Таким образом, варшавскому правительству в вежливо сформулированных выражениях, сформулированных по современному французскому образцу, удалось лишить всех «исповедников религии Моисея» прав гражданства, которые им даровала Конституция. Правда, в декрете употребляются слова «политические права», но на самом деле евреи были лишены им элементарных гражданских прав. В ноябре 1808 года им было запрещено приобретать вотчины, принадлежавшие шляхтам. Унизительные ограничения, связанные с правом проживания в Варшаве, были восстановлены и нашли свое воплощение в изданном в 1809 г. декрете, который предписывал евреям в течение шести месяцев убрать с главных улиц столицы, за исключением нескольких лиц, вроде банкиров, крупных купцов, врачей и художников. Наметилась общая тенденция возврата к антиеврейским традициям старопольского и прусского законодательства.
Еврейская община встревожилась. К тому времени в Варшаве уже было немало «передовых» евреев, усвоивших новую берлинскую культуру и лишившихся тех отличительных черт в одежде и внешнем виде, за которые евреи наказывались лишением прав. Ссылаясь на второй пункт герцогского декрета, который предусматривал исключительное обращение с теми, кто должен «искоренить свои отличительные признаки», группа из семнадцати евреев этого типа обратилась в январе 1809 г. к министру юстиции с представлением о в результате, «долгое время стремившиеся своим нравственным поведением и современной одеждой приблизиться к остальному населению, теперь они уверены, что перестали быть недостойными гражданских прав». На это лакейское ходатайство министр юстиции Лубенский — один из «конституционных» министров, сумевших под прикрытием либерализма продвигать интересы деспотизма, — возразил с грубой софистикой, что конституционное равенство перед законом еще не делает человека гражданином, ибо только те могли претендовать на звание граждан, которые были верны суверену и смотрели на эту страну как на свое единственное отечество. «Могут ли те, — прибавил Лубенский, — которые исповедуют законы Моисея, смотреть на эту страну как на свое отечество?
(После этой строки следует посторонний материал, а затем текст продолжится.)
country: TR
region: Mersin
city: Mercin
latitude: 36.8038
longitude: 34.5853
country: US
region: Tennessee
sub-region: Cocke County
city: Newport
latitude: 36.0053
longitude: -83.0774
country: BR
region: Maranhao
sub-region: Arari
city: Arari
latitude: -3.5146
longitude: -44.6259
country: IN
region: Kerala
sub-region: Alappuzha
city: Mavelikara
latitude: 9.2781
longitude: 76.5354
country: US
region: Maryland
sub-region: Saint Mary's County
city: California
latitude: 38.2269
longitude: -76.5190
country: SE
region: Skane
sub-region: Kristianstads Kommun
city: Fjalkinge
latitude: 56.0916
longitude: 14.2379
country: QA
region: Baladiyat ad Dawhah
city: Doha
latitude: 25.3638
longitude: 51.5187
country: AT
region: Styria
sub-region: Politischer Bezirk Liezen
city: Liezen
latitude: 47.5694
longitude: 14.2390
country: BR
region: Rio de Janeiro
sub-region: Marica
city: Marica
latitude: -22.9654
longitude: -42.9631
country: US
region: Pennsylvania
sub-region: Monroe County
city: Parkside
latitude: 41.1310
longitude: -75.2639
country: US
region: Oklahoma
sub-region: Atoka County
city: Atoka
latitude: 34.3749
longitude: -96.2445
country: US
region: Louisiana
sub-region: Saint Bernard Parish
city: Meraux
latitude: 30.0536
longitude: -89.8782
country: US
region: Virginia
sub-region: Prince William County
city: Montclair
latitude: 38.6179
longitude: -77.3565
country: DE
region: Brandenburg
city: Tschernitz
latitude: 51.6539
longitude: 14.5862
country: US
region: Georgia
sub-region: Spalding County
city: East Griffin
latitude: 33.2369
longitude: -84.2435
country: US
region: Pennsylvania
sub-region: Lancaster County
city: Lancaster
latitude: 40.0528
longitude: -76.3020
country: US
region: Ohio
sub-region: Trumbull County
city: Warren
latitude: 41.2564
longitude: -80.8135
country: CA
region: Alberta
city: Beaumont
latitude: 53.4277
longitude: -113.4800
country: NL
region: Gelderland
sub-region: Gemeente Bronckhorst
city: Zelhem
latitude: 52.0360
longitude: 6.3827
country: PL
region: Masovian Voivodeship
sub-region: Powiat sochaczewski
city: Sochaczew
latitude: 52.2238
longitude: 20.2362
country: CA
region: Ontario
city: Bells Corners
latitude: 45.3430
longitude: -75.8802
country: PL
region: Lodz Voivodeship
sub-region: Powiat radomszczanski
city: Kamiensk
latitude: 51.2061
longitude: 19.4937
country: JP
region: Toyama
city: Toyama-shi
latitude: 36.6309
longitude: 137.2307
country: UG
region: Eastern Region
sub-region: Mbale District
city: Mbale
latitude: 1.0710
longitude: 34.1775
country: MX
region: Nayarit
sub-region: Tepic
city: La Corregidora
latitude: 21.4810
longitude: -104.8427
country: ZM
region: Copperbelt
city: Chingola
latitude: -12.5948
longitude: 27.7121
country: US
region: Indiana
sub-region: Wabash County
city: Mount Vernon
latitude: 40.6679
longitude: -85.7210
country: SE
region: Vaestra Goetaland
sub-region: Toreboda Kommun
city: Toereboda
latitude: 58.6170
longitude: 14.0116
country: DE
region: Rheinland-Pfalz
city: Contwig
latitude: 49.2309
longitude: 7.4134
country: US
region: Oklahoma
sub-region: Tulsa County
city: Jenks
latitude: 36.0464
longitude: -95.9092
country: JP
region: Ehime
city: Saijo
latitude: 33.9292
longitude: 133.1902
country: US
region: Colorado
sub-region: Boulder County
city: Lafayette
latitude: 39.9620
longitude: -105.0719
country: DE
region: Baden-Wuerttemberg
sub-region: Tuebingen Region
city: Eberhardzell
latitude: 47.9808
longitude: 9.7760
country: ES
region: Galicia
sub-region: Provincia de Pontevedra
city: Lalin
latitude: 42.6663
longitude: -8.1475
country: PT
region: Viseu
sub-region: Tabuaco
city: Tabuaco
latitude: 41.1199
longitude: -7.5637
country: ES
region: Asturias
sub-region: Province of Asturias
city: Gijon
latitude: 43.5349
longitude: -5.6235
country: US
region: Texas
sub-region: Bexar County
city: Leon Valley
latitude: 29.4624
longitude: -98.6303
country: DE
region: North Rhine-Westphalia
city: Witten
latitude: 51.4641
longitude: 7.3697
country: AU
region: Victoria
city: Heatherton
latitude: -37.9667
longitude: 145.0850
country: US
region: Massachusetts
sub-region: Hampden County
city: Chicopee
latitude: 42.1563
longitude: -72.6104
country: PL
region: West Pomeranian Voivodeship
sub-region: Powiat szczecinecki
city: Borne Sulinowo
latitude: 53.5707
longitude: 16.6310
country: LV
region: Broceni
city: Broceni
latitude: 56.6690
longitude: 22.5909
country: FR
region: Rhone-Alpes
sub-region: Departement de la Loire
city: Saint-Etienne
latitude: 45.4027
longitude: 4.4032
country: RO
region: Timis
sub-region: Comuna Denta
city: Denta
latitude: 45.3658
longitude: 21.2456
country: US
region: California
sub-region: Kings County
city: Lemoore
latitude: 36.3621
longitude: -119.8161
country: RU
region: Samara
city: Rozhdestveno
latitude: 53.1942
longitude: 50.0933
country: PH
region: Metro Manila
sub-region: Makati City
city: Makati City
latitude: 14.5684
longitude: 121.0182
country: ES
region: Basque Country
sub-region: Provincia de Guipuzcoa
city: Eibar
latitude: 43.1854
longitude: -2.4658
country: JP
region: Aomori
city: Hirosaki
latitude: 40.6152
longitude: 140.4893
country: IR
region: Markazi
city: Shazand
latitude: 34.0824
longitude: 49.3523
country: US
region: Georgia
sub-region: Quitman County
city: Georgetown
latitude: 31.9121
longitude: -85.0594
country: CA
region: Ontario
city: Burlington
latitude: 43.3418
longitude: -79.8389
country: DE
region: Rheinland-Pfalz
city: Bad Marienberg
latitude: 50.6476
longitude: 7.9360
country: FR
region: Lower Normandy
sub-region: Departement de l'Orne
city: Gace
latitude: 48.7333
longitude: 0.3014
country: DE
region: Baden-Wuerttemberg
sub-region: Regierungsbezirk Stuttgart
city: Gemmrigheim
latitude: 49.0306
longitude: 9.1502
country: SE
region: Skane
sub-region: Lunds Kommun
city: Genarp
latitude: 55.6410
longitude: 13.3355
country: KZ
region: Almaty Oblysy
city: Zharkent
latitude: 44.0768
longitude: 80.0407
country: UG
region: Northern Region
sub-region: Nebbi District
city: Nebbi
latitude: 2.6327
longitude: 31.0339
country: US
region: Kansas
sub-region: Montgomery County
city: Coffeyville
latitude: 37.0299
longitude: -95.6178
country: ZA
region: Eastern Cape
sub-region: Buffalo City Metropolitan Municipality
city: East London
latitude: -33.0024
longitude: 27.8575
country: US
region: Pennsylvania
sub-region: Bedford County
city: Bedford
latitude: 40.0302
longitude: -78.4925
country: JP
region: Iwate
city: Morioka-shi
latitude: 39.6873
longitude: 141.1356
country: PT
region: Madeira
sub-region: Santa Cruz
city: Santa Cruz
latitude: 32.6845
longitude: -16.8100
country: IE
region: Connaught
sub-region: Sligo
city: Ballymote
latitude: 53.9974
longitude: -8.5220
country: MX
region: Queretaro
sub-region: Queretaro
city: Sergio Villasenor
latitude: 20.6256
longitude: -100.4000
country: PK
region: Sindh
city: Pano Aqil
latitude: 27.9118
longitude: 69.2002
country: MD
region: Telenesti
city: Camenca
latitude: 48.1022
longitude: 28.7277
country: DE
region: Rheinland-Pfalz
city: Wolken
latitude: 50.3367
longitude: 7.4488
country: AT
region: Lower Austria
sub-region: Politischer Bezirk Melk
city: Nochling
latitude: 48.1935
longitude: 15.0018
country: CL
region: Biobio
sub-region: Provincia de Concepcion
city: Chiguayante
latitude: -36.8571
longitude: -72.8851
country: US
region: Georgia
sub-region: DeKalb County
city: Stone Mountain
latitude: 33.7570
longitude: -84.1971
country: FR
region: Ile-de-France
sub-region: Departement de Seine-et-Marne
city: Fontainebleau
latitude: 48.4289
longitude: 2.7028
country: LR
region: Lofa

Разве они не хотят вернуться в землю отцов своих?... Разве они не считают себя отдельным народом?».. Одной смены одежды еще недостаточно». Польский министр, похоже, тщательно изучил катехизис Наполеона о евреях.
Помимо представителей этой портновской культуры, заботившихся о своей личной выгоде, среди евреев Варшавы были сторонники берлинского «просвещения», считавшие своим долгом отстаивать права своего народа. 17 марта 1809 г. пятеро представителей еврейской общины Варшавы представили в герцогский сенат меморандум, в котором можно было различить не только ноту умоления, но и оттенок возмущения.
Тысячи представителей польской нации Моисеева толка, которые, в силу многовекового проживания в этой стране, приобрели такое же право считать ее своим отечеством, как и другие жители, до сих пор без всякой вины своей, во вред обществу и как оскорбление человечества, по никому не известным причинам обречены на унижение и стонут под тяжестью ежедневных притеснений.
Вопреки просвещенному духу времени и «мудрости законов Наполеона Великого», — продолжают жаловаться просители, — евреи лишены гражданских прав, не имеют никого, чтобы защитить их в сейме или сенате, и с горечью ожидают что даже «их дети и потомки не доживут до более счастливых времен».